Over the years, de Blasio has made a mission out of cracking down on bad landlords. In 2010, as a newly minted public advocate, he created the “NYC worst landlords” registry, which is based on housing violations. He also arranged to have a link to the list appear on Craigslist, so as to make it easy for apartment hunters to identify bad actors.

Legal Aid's Goldfein said he believes that city officials knew who they were dealing with in the Podolskys. Prior to negotiations, the Legal Aid Society had encouraged the city to investigate cluster site providers for malfeasance. "We believed they would have found evidence that would have strengthened their hand," he said. "But at this point, the buildings have a market value that will be paid by someone, and the residents and future tenants will be better off if the City has control of what happens to them."

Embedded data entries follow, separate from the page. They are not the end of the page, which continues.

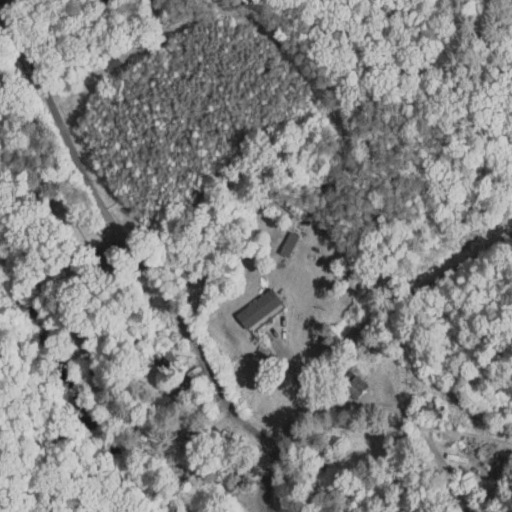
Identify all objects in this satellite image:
road: (125, 232)
building: (275, 236)
building: (245, 301)
road: (344, 341)
road: (295, 363)
road: (408, 418)
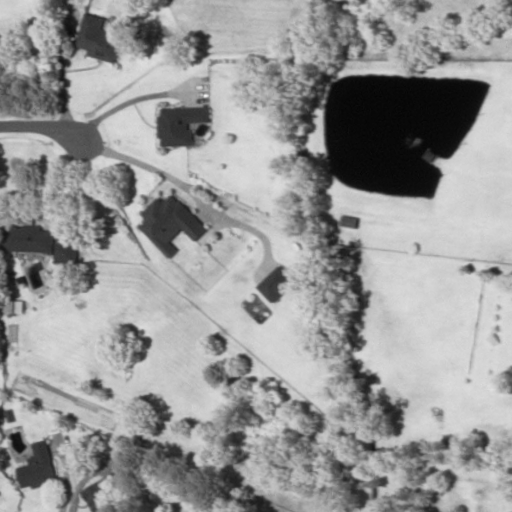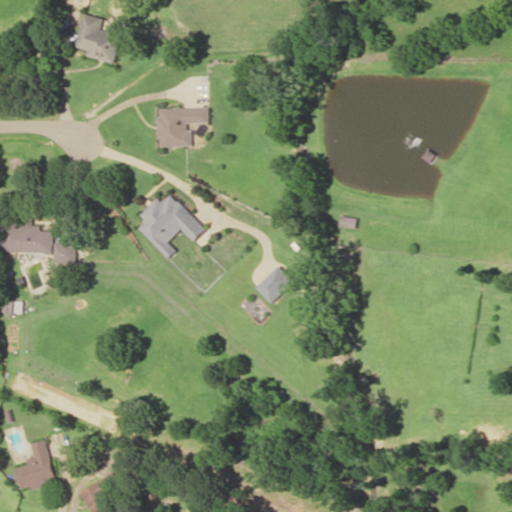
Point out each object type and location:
building: (101, 37)
building: (182, 123)
road: (40, 127)
building: (172, 222)
building: (27, 234)
building: (67, 251)
building: (277, 282)
building: (17, 305)
building: (39, 465)
building: (105, 493)
building: (2, 511)
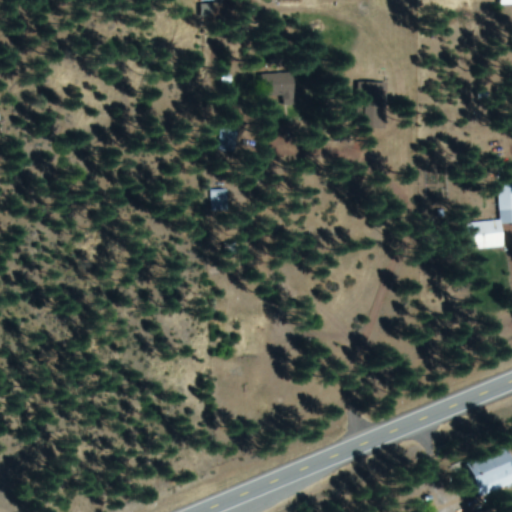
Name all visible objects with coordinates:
building: (205, 1)
building: (503, 2)
building: (367, 92)
building: (503, 203)
building: (479, 236)
road: (362, 448)
building: (485, 474)
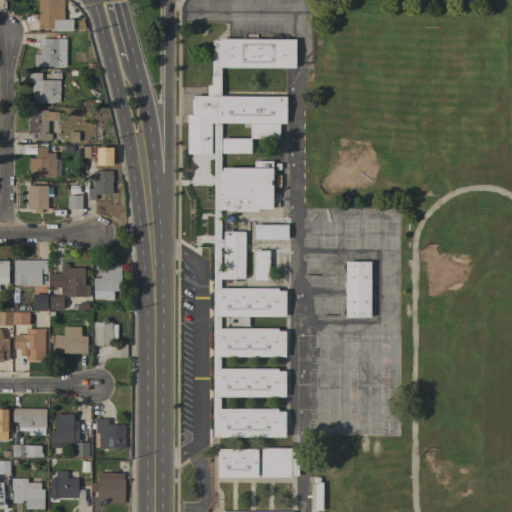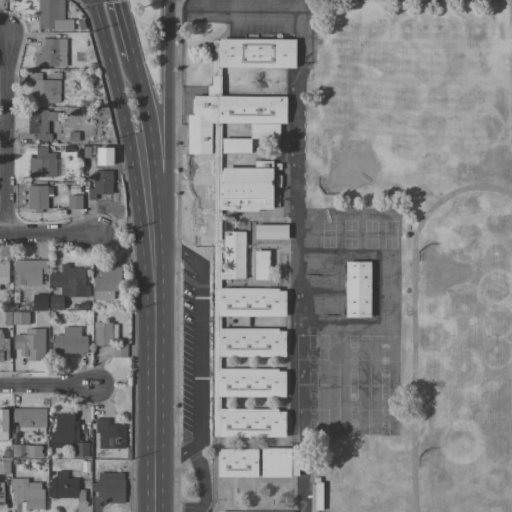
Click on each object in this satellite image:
building: (50, 15)
building: (52, 16)
road: (126, 29)
building: (49, 53)
building: (50, 53)
building: (510, 71)
building: (511, 73)
building: (42, 89)
building: (43, 89)
building: (238, 92)
road: (294, 100)
road: (166, 113)
building: (38, 123)
building: (39, 123)
road: (5, 130)
building: (234, 145)
building: (41, 163)
building: (42, 164)
building: (98, 183)
building: (100, 184)
building: (245, 188)
building: (36, 197)
building: (36, 198)
building: (72, 201)
building: (74, 202)
building: (241, 230)
road: (2, 231)
building: (269, 231)
building: (270, 231)
road: (46, 232)
road: (145, 252)
building: (259, 265)
building: (260, 265)
building: (3, 271)
building: (28, 271)
building: (3, 272)
building: (27, 272)
building: (68, 281)
building: (69, 281)
building: (106, 282)
building: (107, 282)
road: (164, 284)
building: (356, 289)
building: (357, 289)
building: (222, 298)
building: (38, 301)
building: (55, 302)
building: (250, 302)
building: (82, 305)
building: (18, 317)
building: (19, 318)
building: (5, 319)
building: (102, 334)
building: (108, 338)
building: (68, 341)
building: (69, 341)
building: (250, 342)
building: (29, 344)
building: (30, 344)
building: (5, 348)
building: (4, 349)
building: (118, 350)
road: (202, 351)
road: (46, 382)
building: (250, 382)
building: (28, 420)
building: (29, 420)
building: (249, 422)
building: (3, 424)
building: (3, 424)
building: (62, 430)
building: (107, 434)
building: (67, 435)
building: (109, 435)
building: (79, 448)
building: (24, 450)
building: (25, 450)
building: (235, 462)
building: (274, 462)
building: (277, 462)
building: (293, 462)
building: (236, 463)
building: (4, 467)
road: (202, 479)
building: (61, 486)
building: (64, 486)
building: (109, 486)
building: (109, 486)
building: (0, 493)
building: (25, 493)
building: (27, 493)
building: (317, 494)
building: (3, 500)
building: (246, 511)
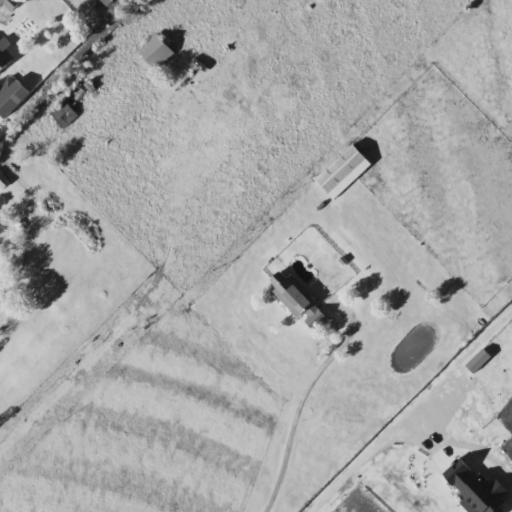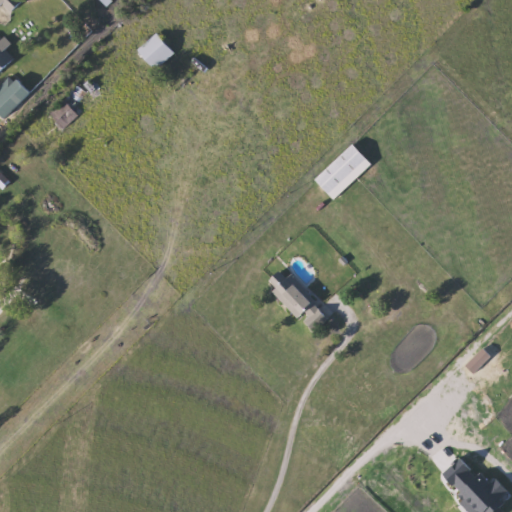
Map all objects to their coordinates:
building: (10, 4)
building: (10, 5)
building: (5, 55)
building: (159, 55)
building: (159, 55)
building: (6, 56)
building: (12, 97)
building: (12, 98)
building: (74, 107)
building: (74, 107)
building: (346, 174)
building: (346, 174)
building: (300, 301)
building: (300, 301)
road: (291, 418)
road: (358, 463)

As homelessness continues to soar to record levels, with the most recent count in December showing 63,498 homeless people sleeping in the city's shelter system, the city does not appear to have any good options. Goldfein said that should the city nix the deal, it could elect to stop renting from Podolsky and begin the difficult transition of finding the homeless tenants new residences, but that might also pave the way for the Podolskys to try to deregulate their units and profit from market-rate rents.

Another option is to force the sale of the buildings through eminent domain, but that could take years, Goldfein said.

What made the Podolsky purchase so appealing to the city was that the family’s portfolio is so large; in one fell swoop, it would provide permanent affordable housing for more than 1,000 vulnerable New Yorkers, according to the city. “There’s not going to be another deal like this one," Goldfein said.